ZADANIA =
**A.** Wyjaśnij na podstawie relacji z meczu Lecha Poznań z Pogonią Szczecin, dlaczego wynik 1:0 do przerwy nie odzwierciedlał przebiegu spotkania.
**B.** Wypisz z relacji z meczu Lecha Poznań z Pogonią Szczecin wszystkich zawodników, którzy według tekstu weszli do wyjściowej jedenastki w miejsce wymienionych z nazwiska graczy z meczu z GKS-em Katowice. Przy każdym podaj, kogo zastąpił.
**C.** Kontynuuj relację z meczu Lecha Poznań z Pogonią Szczecin od miejsca, w którym się kończy.

─── TEKST DO ANALIZY

Niels Frederiksen wymienił prawie całą jedenastkę względem meczu z GKS-em Katowice. Mateusza Skrzypczaka na środku obrony zastąpił Alex Douglas, Michał Gurgul wskoczył w miejsce Joao Moutinho, a Joel Pereira pojawił się za Roberta Gumnego. Ponadto w wyjściowej jedenastce zabrakło Timothy'ego Oumy. Zamiast niego w środku pola pojawił się Pablo Rodriguez, pod którego adresem wylało się w ostatnim czasie sporo krytyki.
Kluczową zmianą był jednak powrót do wyjściowego składu Luisa Palmy, który wcześniej pauzował z powodu czerwonej kartki. Na drugim skrzydle partnerował mu natomiast Taofeek Ismaheel.
Lech grał, ale to Pogoń strzeliła pierwsza
Lech Poznań w swoim stylu od pierwszego gwizdka przejął inicjatywę w meczu. Podopieczni Nielsa Frederiksena często szarżowali na bramkę Cojocaru skrzydłami i bardzo agresywnie naciskali na Pogoń w pressingu. "Portowcy" mieli ogromne problemy z utrzymaniem się dłużej przy piłce i przeprowadzeniem składnej akcji na połowie przeciwnika. Ich najgroźniejsze ataki pojawiały się w zasadzie tylko po niedokładnych zagraniach lechitów.Gospodarze świetnie weszli w mecz, ale to Pogoń Szczecin nieoczekiwanie pierwsza wyszła na prowadzenie! Bartosza Mrozka po raz pierwszy w 14. minucie pokonał Kamil Grosicki po błyskawicznym kontrataku. Strata bramki nie zmieniła jednak obrazu gry - Lech nadal bardzo wysoko naciskał na rywali, grając szybko na jeden kontakt pod polem karnym rywali i strzelając z praktycznie każdej pozycji.
Pogoń ostatecznie utrzymała prowadzenie 1:0 do końca pierwszej połowy, lecz wynik zupełnie nie odzwierciedlał przebiegu spotkania. Kolejorz do przerwy nieustannie bombardował strzałami bramkę "Portowców" i dominował w posiadaniu piłki. Największa szansa na wyrównanie pojawiła się w 37. minucie za sprawą strzału Ismaheelego, ale rewelacyjnie na lini spisał się wtedy Cojocaru.

──────
─── PRZEKAZANE DANE

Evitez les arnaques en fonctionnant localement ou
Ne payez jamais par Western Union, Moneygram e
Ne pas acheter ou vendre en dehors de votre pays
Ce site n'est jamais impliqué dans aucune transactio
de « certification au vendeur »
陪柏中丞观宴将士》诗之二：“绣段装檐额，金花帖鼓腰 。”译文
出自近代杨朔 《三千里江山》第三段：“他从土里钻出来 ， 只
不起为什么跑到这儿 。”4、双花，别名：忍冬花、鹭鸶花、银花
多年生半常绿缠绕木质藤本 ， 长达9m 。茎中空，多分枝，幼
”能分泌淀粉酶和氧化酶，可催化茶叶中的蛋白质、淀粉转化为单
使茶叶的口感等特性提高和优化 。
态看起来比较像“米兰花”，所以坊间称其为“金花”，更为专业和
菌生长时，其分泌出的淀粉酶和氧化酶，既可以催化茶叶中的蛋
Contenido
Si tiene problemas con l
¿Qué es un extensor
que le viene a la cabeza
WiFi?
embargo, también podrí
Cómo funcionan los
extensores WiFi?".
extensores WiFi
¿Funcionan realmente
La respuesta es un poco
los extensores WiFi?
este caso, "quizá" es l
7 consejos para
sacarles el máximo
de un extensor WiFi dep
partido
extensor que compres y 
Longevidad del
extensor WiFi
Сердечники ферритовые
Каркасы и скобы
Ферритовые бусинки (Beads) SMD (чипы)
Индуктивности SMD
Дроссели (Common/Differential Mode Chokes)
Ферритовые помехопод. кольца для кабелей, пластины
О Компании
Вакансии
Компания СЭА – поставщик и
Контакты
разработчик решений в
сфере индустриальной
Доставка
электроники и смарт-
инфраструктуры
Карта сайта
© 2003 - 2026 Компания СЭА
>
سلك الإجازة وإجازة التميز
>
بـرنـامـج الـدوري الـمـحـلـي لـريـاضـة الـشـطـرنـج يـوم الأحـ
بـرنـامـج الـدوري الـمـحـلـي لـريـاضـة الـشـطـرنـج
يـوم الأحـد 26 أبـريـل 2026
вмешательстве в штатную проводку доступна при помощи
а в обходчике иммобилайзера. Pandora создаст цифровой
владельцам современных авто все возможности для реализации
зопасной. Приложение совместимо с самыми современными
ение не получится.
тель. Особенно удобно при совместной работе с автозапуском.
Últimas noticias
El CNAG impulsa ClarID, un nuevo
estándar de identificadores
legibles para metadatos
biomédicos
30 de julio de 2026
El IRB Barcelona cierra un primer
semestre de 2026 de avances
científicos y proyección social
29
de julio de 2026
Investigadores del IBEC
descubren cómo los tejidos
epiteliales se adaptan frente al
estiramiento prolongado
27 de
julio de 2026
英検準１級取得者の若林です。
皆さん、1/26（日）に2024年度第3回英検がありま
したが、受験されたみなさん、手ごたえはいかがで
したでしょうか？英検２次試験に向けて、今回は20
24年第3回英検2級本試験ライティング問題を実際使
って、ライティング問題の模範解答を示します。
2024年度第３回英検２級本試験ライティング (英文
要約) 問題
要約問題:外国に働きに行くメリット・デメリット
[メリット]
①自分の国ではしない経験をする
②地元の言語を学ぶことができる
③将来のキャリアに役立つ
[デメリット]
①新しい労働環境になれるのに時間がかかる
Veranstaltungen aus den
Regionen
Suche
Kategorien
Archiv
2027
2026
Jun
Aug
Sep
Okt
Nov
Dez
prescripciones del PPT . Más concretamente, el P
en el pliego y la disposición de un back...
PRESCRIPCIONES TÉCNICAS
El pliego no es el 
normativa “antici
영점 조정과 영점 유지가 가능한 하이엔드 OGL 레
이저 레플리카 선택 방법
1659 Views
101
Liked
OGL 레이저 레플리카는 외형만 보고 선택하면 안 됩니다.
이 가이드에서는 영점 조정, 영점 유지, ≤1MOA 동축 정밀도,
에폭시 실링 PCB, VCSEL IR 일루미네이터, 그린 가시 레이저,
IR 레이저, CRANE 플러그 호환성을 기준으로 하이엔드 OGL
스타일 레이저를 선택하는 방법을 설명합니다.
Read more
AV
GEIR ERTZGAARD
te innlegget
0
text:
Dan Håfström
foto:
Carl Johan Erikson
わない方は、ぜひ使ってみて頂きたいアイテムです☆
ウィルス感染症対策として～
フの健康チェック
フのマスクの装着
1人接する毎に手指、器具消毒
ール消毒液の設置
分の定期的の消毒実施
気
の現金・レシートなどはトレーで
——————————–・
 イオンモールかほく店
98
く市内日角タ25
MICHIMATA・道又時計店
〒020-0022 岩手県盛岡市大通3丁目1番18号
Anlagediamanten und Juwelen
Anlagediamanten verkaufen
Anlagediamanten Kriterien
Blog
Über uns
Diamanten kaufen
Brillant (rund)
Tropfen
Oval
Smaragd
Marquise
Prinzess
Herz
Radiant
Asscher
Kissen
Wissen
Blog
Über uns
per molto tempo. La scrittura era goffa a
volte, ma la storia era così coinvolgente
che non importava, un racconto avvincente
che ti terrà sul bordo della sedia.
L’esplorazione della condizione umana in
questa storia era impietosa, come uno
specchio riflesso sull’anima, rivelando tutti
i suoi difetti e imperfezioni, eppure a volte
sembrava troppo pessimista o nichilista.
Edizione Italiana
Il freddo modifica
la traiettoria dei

──────

WYNIKI ZADAŃ =
**A.** Do przerwy Lech nieustannie bombardował strzałami bramkę „Portowców” i dominował w posiadaniu piłki. Pogoń miała natomiast ogromne problemy z dłuższym utrzymaniem się przy piłce, a jej najgroźniejsze ataki pojawiały się w zasadzie tylko po niedokładnych zagraniach lechitów.

**B.**
- Alex Douglas zastąpił Mateusza Skrzypczaka.
- Michał Gurgul zastąpił Joao Moutinho.
- Joel Pereira zastąpił Roberta Gumnego.
- Pablo Rodriguez zastąpił Timothy'ego Oumę.

**C.**
Lech rozstrzelał się w drugiej połowie, ale to nie przyniosło mu zwycięstwa
Pogoń po wznowieniu gry ustawiła się jeszcze bardziej defensywnie, zmuszając Lecha do ataku pozycyjnego. Paradoksalnie to właśnie wtedy Kolejorzowi udało się zaskoczyć Cojocaru po cudownym dośrodkowaniu Luisa Palmy w pole karne. Do piłki dopadł wtedy Mikael Ishak i pewnie wykończył akcję.Mecz po bramce wyrównującej się otworzył. Zarówno Pogoń jak i Lech miały dużo przestrzeni do ataku, ale to Kolejorz ponownie był bliżej zdobycia gola. W 61. minucie pierwsze gospodarzom mógł dać Luis Palma, kiedy pięknym strzałem w "okienko" pokonał Cojocaru, ale sędzia odgwizdał spalonego. Wraz z przebiegiem meczu Lech Poznań stwarzał coraz większe zagrożenie, a Pogoń łatwo traciła piłki.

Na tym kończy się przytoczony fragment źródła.